REQUIREMENT » Lines below starting with the line with "wrist: (126, 45)" and going on through the line with "pinky tip: (106, 141)" must be output exactly; the rest of the records must be left out.

· · ·

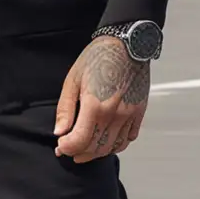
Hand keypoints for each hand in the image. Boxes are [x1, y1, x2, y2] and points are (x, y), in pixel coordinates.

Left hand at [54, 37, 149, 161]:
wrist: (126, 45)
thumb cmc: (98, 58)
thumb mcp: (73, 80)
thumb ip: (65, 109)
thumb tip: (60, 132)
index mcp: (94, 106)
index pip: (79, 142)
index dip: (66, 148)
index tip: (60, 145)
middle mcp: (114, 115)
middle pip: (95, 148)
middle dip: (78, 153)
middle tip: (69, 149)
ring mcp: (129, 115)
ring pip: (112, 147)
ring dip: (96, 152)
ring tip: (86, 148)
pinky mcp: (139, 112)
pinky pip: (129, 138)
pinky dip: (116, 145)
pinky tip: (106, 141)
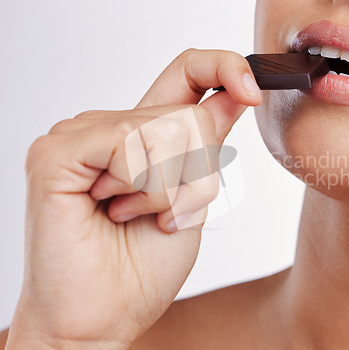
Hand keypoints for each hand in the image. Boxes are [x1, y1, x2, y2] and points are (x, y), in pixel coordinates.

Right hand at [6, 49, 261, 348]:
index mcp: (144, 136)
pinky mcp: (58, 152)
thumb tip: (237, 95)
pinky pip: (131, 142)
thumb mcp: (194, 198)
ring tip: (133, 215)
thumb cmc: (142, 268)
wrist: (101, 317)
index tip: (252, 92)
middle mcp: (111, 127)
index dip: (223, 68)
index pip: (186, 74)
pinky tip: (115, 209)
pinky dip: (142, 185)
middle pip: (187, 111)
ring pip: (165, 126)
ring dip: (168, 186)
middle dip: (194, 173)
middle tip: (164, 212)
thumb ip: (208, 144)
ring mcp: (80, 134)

· · ·

THE COMPLETED TASK »
wrist: (126, 45)
thumb cmc: (98, 58)
thumb mcp: (73, 80)
thumb ip: (65, 109)
thumb tip: (60, 132)
index mcp: (94, 106)
index pip: (79, 142)
index dip: (66, 148)
index tip: (60, 145)
middle mcp: (114, 115)
middle pip: (95, 148)
middle dip: (78, 153)
middle tip: (69, 149)
ring mcp: (129, 115)
ring pip: (112, 147)
ring dip: (96, 152)
ring tip: (86, 148)
pinky mcp: (139, 112)
pinky pip: (129, 138)
pinky dip: (116, 145)
pinky tip: (106, 141)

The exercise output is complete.